David Mandell's pelagic birding career began at the age of five with a Horned Puffin off of San Diego. He has been hooked ever since, and has birded the Atlantic Ocean extensively from Maine to North Carolina. David has been leading pelagic trips off Oregon for close to fifteen years and is a past President of the Audubon Society of Portland. David lives in Portland with his wife Alex and son, Oscar.
 

Shawneen Finnegan began birding in Northern California as a young woman. Being passionate about bird identification led to a career that included leading and managing tours for WINGS, being the Range Data Editor for Santa Barbara Software’s BirdArea for 23 years, and Photo Editor for Birding Magazine. She began leading pelagic trips in the 1980s for Debi Shearwater out of Monterey, California, and later off Florida and the East Coast. Shawneen is also an accomplished artist with her work published in many books, magazines, catalogs, on clothing, and held in private collections. Cape May was home for years (where her heart remains) and later Tucson. Since moving to Portland, Oregon in 2007 for family reasons, she completed a B.S. in Geography at Portland State University, conducted bird surveys and currently teaches several classes for Audubon Society of Portland. She recently took over Tony White’s State Checklist Newsletter for AviSys Software. She is a member of Oregon and Washington Bird Records Committees, and ABA’s Record Standards and Ethics Committee.
※
DIRECTIVES:
**a)** In the trip leader profiles, what bird began David Mandell's pelagic birding career?
**b)** Reproduce the stretch of the trip leader profiles that opens with the words "David Mandell's pelagic" and closes with "and son, Oscar.".

DATASET ENTRIES:
※
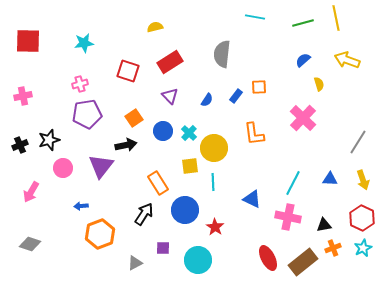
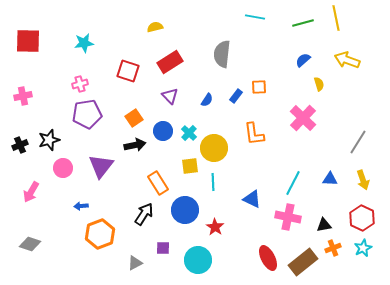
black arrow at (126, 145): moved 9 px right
※
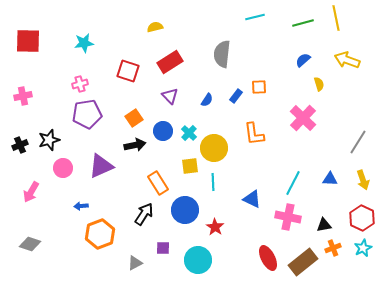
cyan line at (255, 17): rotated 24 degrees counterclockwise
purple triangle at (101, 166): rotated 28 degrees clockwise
※
RESULTS OF THE EXERCISE:
**a)** A Horned Puffin off of San Diego, when he was five.

**b)**
David Mandell's pelagic birding career began at the age of five with a Horned Puffin off of San Diego. He has been hooked ever since, and has birded the Atlantic Ocean extensively from Maine to North Carolina. David has been leading pelagic trips off Oregon for close to fifteen years and is a past President of the Audubon Society of Portland. David lives in Portland with his wife Alex and son, Oscar.